A Russian passenger jet broke into pieces in midair, a top aviation official said Sunday, but he said it was too soon to say what could have caused the crash in Egypt's Sinai Peninsula.
The plane crash Saturday morning killed all 224 people aboard Kogalymavia Flight 9268 and left debris strewn across a remote area of a region plagued by a violent Islamic insurgency.
"Disintegration of the fuselage took place in the air, and the fragments are scattered around a large area (about 20 square kilometers)," Viktor Sorochenko, executive director of Russia's Interstate Aviation Committee, told journalists, according to reports.
Footage from the scene showed mangled wreckage and piles of belongings from the plane spilled over a largely flat, barren landscape.
Learning that the plane broke into pieces while in the air helps narrow down what could have caused the crash, but there are still plenty of possibilities, one expert said Sunday.
"It narrows it down a little bit, but there are a number of issues that could have affected this plane," said Peter Goelz, a CNN aviation analyst and former managing director of the U.S. National Transportation Safety Board. "And terrorism has not been ruled out.
"It could have been some sort of catastrophic failure, perhaps caused by an earlier maintenance problem. It could have been a center fuel tank that might have exploded. They're going to have to go back through the entire maintenance history of this plane to see whether all the corrections and repairs that had been ordered have been done."

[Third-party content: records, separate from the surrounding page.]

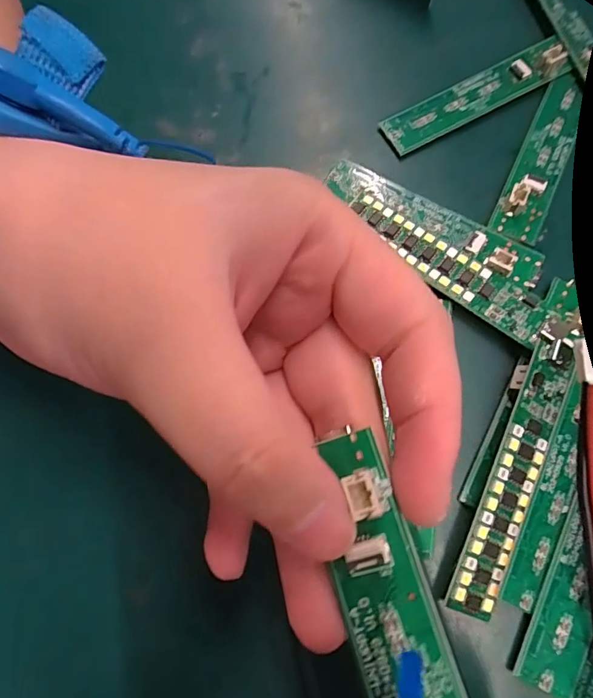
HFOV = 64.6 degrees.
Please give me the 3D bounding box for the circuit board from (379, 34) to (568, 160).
[{"bbox_3d":[0.071,-0.101,0.186,0.079,0.004,0.017,-27,80,-3],"label":"circuit board"}]

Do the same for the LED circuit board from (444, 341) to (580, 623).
[{"bbox_3d":[0.067,0.038,0.139,0.019,0.004,0.082,29,79,-14],"label":"LED circuit board"}]

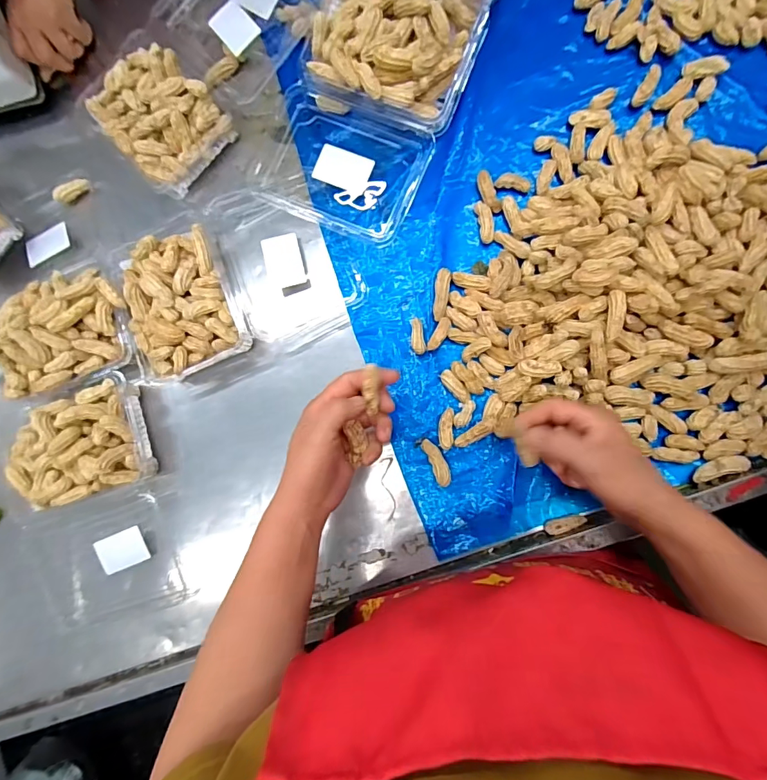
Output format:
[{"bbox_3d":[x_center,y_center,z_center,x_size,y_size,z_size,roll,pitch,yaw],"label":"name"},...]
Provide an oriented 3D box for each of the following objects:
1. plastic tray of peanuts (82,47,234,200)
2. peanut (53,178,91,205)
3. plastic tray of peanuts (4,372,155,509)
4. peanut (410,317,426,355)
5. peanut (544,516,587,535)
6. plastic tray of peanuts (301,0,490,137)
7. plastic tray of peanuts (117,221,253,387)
[{"bbox_3d":[-0.256,-0.313,0.490,0.116,0.052,0.155,-43,81,4],"label":"plastic tray of peanuts"},{"bbox_3d":[-0.378,-0.244,0.521,0.044,0.015,0.017,-25,83,7],"label":"peanut"},{"bbox_3d":[-0.340,0.061,0.476,0.151,0.057,0.116,-17,84,7],"label":"plastic tray of peanuts"},{"bbox_3d":[0.035,-0.055,0.444,0.014,0.015,0.038,-10,85,8],"label":"peanut"},{"bbox_3d":[0.176,0.129,0.417,0.040,0.015,0.013,-17,84,7],"label":"peanut"},{"bbox_3d":[0.005,-0.363,0.449,0.180,0.061,0.153,20,90,9],"label":"plastic tray of peanuts"},{"bbox_3d":[-0.225,-0.091,0.471,0.128,0.056,0.149,-25,83,7],"label":"plastic tray of peanuts"}]

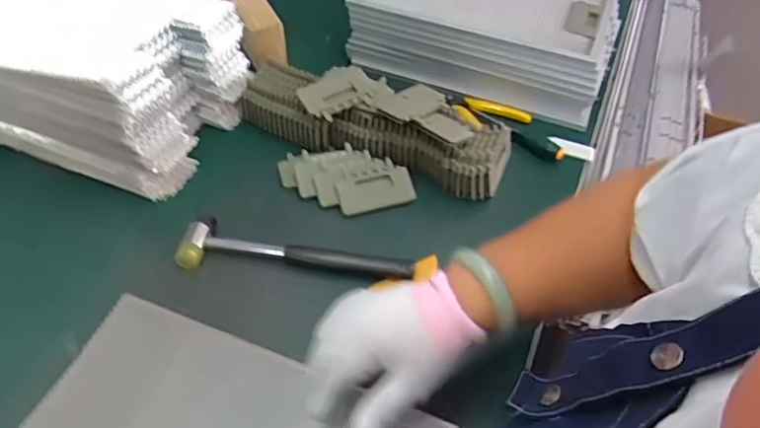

According to the Aviation Safety Network, which tracks aviation incidents, the same plane's tail struck a runway while landing in Cairo in 2001 and required repair. At the time, the aircraft was operated by another carrier.
While authorities investigated what caused Saturday's crash, mourners paid their respects to victims at a makeshift memorial Sunday at Pulkovo Airport in St. Petersburg, where the aircraft was supposed to have ended its journey.
Early Monday, a Russian plane carrying the remains of 144 of the crash victims landed in St. Petersburg, Russia's state-run news agency RIA Novosti reported. Russian officials had previously said that as many as 162 bodies were on the plane repatriating the remains.